BY Harshit Agarwal, ME Mechanical Engineering, University of Illinois at Urbana-Champaign (2016)
I recently graduated with ME in mechanical engineering from a top school (UIUC, ranked 5th on US News). My prior degrees are from top Indian schools. I am finding it extremely difficult to find a job here. I don’t have work experience, which is a severe disadvantage. People who had work experience are either still looking, or had great difficulty finding a job.
Most jobs are not for international students. The few jobs that are, have a lot of competition, as the pool of international students graduating each year is much larger than the available jobs. Employers are wary of hiring international students, owing to the anticipated changes in policy. But whatever Trump wants to implement, it would take atleast 2–3 years for the same, as approvals at different levels are required.
Other thing is, an international student might not get the H1B owing to a lottery system, (this has nothing to do with Trump’s policies), there are more than 200,000 applications for 85,000 work visas, and the number of applications will only increase in the future. Hence for a company, there is the risk of losing out on the investment they make in the candidate to hire and train him. So they tend to hire a international student only if he is exceptional, or a really good fit. No team manager wants the majority of his team to be on F1 OPT, as the team members might not get the H1B.
You apply to like 300 jobs and you would get just 5 replies. Networking is very much needed to find a job, and one should start networking with employers as soon as possible. Also, at the masters level, companies look for specific skills, and expect you to have those skills, rather than train you. Hence, even if you have high potential to excel and academic knowledge, not knowing tools (specific softwares, work experience in particular projects) will put you at a severe disadvantage. There are a lot of small companies that hire international students but don’t go to career fairs all over the country, they only go to hiring events in their office’s close vicinity. So it is advisable that the degree be pursued in an area where there is a good market for a student’s specific interest.

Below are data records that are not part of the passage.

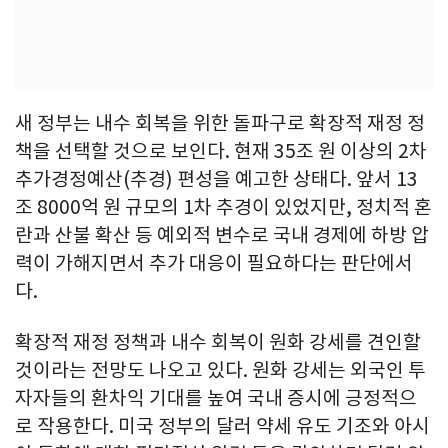
새 정부는 내수 회복을 위한 돌파구로 확장적 재정 정
책을 선택할 것으로 보인다. 현재 35조 원 이상의 2차
추가경정예산(추경) 편성을 예고한 상태다. 앞서 13
조 8000억 원 규모의 1차 추경이 있었지만, 정치적 혼
란과 산불 확산 등 예외적 변수로 국내 경제에 하방 압
력이 가해지면서 추가 대응이 필요하다는 판단에서
다.
확장적 재정 정책과 내수 회복이 원화 강세를 견인할
것이라는 전망도 나오고 있다. 원화 강세는 외국인 투
자자들의 환차익 기대를 높여 국내 증시에 긍정적으
로 작용한다. 미국 정부의 달러 약세 유도 기조와 아시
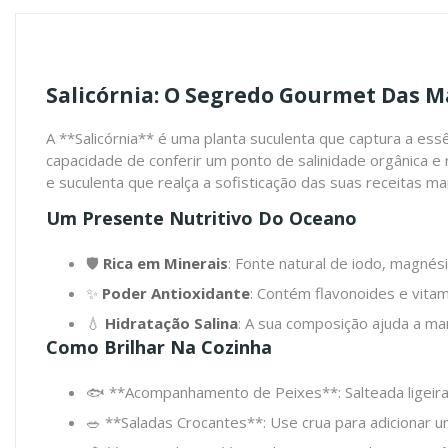
Salicórnia: O Segredo Gourmet Das 
A **Salicórnia** é uma planta suculenta que captura a ess
capacidade de conferir um ponto de salinidade orgânica e 
e suculenta que realça a sofisticação das suas receitas ma
Um Presente Nutritivo Do Oceano
🛡️
Rica em Minerais
: Fonte natural de iodo, magnés
✨
Poder Antioxidante
: Contém flavonoides e vita
💧
Hidratação Salina
: A sua composição ajuda a mant
Como Brilhar Na Cozinha
🐟 **Acompanhamento de Peixes**: Salteada ligeir
🥗 **Saladas Crocantes**: Use crua para adicionar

If you have no work experience, are not getting any funding from the university, and coming here on a loan, then I would say that its a huge gamble. I would strongly suggest to have 2–4 years of relevant work experience before coming to US. This can be done be working at a job that you are interested in even if the pay is low, or working as a research assistant at any of the top engineering colleges.
If you are in CS or IT related fields, then the situation is totally different. You will easily get a job, even if you have a below average academic profile and little or no work experience. I see a lot of people going for a second master’s degree in Computer Science, so that they can get a job.
(I answered the question much more broadly, did not just address Trump’s policies on H1B)
(People applying for MS may feel free to reach out to me with follow up questions or to seek general advice)
(By answering this question, all I am trying to do is inform people so that they can make a wise decision. I am not implying that there is something great about about coming to US, and working and studying here, nor am I encouraging people to come to US. There are opportunities in every part of the world.)